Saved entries
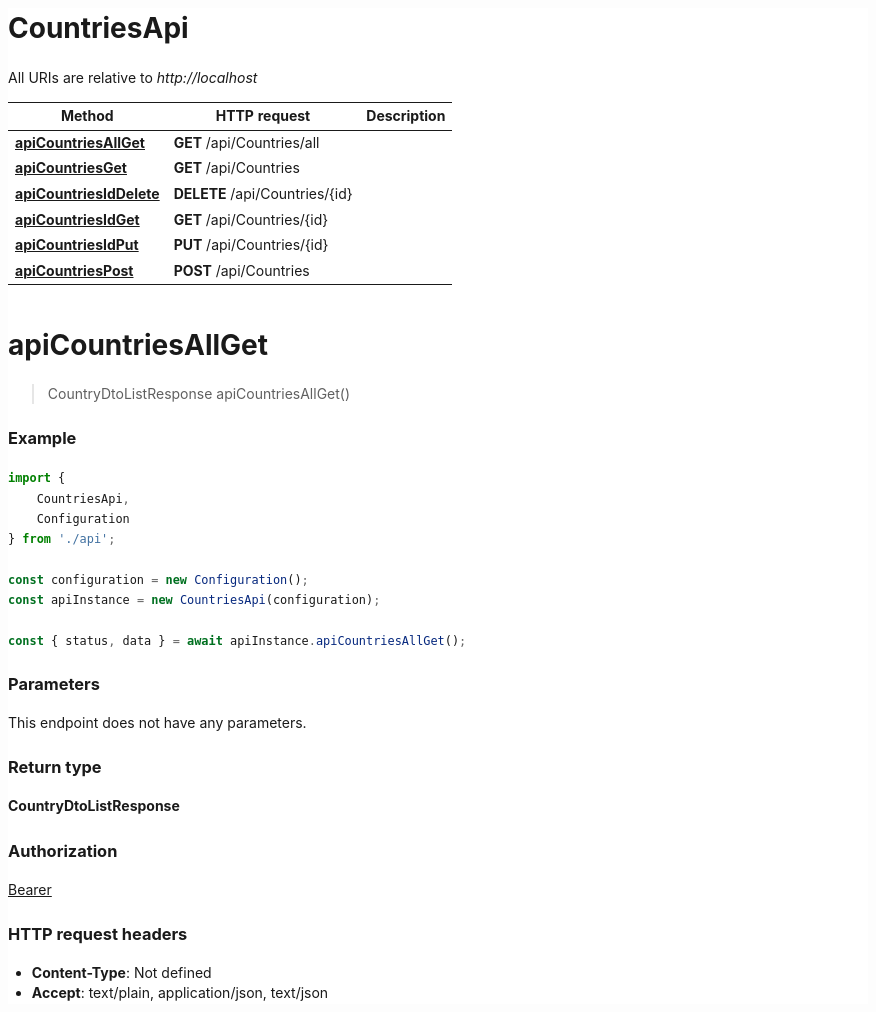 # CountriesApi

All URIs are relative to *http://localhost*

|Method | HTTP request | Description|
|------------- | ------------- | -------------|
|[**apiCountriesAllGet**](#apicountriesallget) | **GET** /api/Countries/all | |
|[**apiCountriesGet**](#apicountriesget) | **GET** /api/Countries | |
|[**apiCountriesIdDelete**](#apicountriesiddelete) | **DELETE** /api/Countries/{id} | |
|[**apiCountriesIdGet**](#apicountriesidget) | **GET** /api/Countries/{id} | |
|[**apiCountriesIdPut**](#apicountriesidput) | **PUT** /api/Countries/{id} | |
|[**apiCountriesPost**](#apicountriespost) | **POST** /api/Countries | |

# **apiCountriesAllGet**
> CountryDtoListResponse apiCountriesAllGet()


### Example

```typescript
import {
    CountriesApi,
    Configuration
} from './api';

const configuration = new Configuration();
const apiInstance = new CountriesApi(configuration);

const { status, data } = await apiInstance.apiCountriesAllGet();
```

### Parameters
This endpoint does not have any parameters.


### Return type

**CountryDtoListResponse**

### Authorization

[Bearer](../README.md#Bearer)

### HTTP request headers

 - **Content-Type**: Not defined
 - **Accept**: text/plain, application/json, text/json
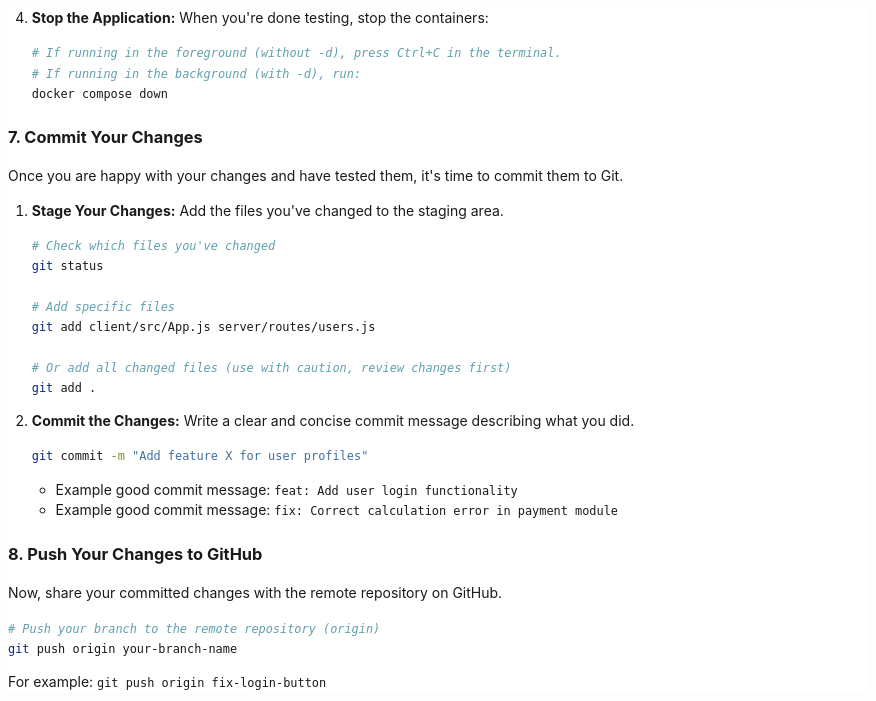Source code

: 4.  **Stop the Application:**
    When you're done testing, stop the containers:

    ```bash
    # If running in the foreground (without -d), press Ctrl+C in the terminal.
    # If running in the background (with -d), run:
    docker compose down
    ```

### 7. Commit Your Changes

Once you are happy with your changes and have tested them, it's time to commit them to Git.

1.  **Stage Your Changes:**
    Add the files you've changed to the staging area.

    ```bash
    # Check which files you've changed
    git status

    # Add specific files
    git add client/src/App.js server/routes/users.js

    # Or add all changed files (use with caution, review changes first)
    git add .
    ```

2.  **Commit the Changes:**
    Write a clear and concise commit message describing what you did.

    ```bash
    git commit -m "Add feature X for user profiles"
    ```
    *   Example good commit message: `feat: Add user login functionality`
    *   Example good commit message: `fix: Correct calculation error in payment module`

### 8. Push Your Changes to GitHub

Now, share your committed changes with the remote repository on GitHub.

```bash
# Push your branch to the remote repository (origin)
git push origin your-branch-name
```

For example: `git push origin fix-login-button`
--
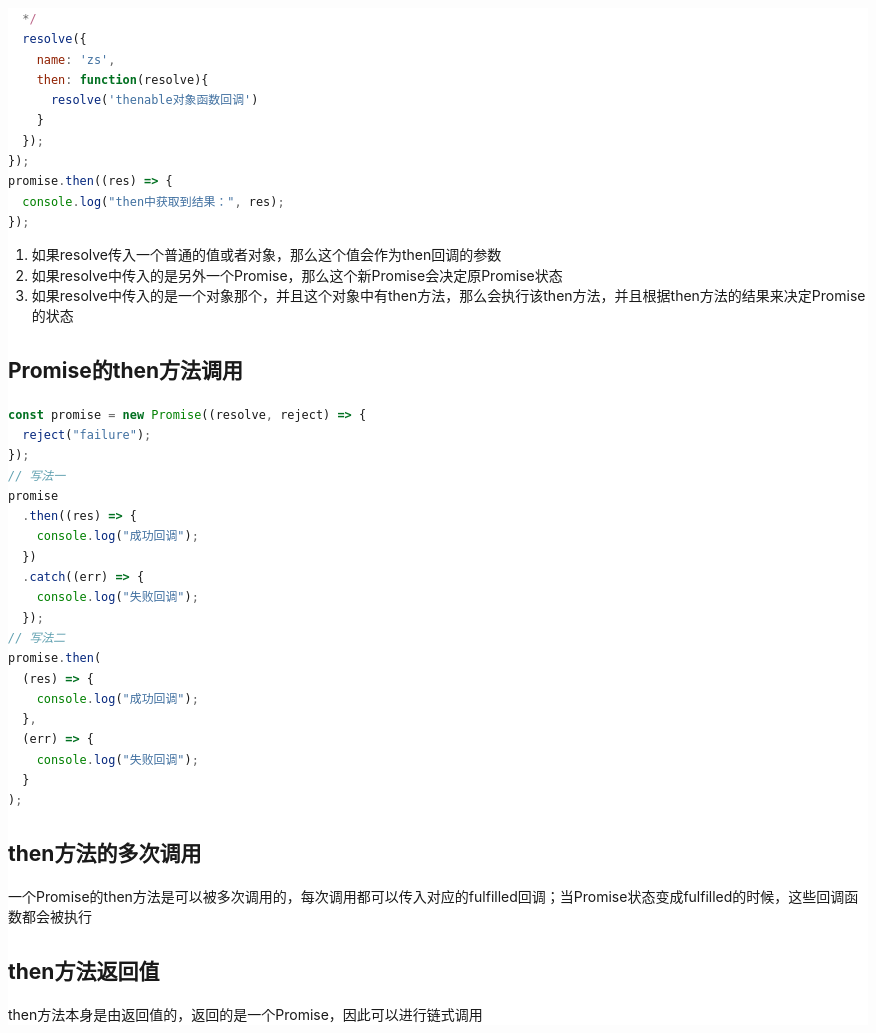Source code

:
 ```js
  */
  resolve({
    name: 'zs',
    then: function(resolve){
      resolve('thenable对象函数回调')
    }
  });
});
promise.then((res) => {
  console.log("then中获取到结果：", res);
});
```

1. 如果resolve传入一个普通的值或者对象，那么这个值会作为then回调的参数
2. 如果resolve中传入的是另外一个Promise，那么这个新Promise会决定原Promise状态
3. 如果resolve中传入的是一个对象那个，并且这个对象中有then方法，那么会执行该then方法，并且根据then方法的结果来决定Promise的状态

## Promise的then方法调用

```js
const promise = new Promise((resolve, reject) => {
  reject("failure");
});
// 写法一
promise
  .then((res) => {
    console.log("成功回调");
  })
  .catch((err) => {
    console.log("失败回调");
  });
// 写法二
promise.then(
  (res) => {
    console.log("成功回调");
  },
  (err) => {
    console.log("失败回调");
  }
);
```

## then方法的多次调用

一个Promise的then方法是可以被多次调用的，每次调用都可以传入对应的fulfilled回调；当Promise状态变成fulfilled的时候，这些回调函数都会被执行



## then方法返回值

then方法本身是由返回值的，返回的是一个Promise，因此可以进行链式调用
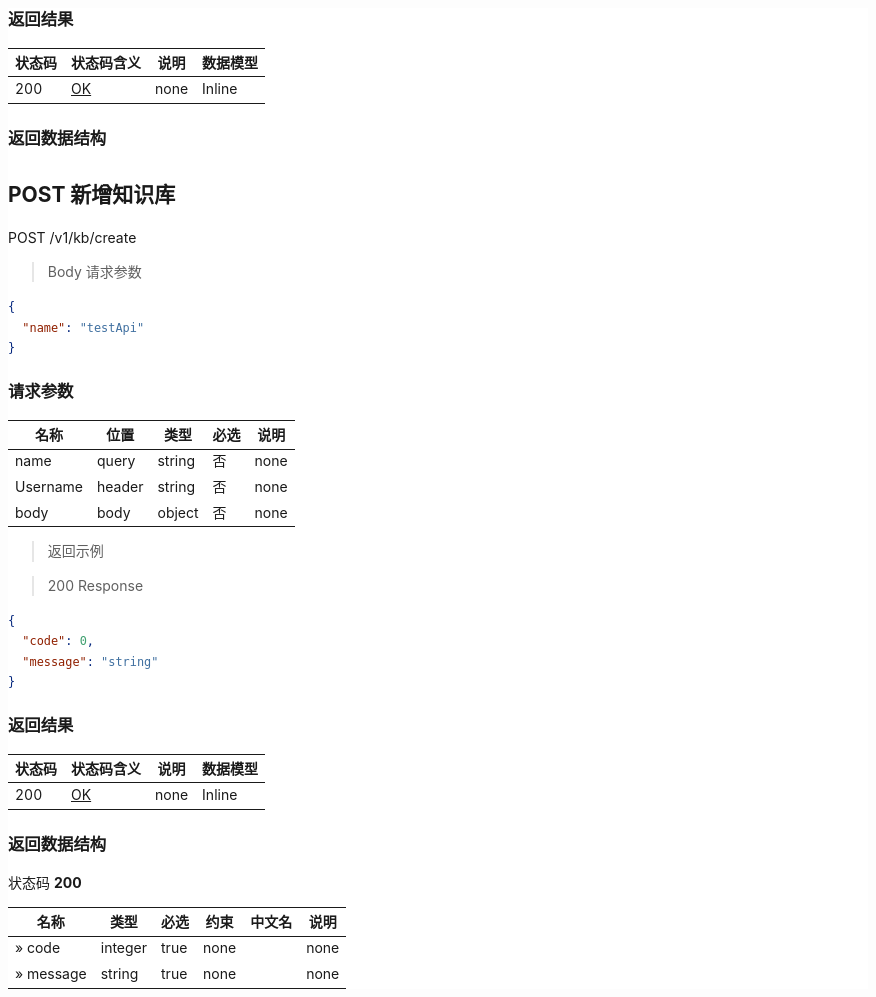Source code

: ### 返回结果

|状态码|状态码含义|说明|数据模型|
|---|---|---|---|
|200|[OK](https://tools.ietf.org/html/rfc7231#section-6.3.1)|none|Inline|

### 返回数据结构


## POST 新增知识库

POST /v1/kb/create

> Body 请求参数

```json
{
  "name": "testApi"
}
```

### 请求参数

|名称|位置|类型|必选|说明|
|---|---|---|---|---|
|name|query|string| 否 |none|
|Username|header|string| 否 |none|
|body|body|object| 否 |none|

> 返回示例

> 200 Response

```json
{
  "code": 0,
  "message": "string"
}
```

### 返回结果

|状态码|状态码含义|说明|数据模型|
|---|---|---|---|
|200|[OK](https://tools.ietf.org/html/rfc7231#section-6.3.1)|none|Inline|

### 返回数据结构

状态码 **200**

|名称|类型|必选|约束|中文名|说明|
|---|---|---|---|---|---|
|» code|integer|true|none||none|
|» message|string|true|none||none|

§ WHAT IS NEEDED
What is needed is each line of the entries that contains the word "login".

§ RESULT
    *   Example good commit message: `feat: Add user login functionality`
For example: `git push origin fix-login-button`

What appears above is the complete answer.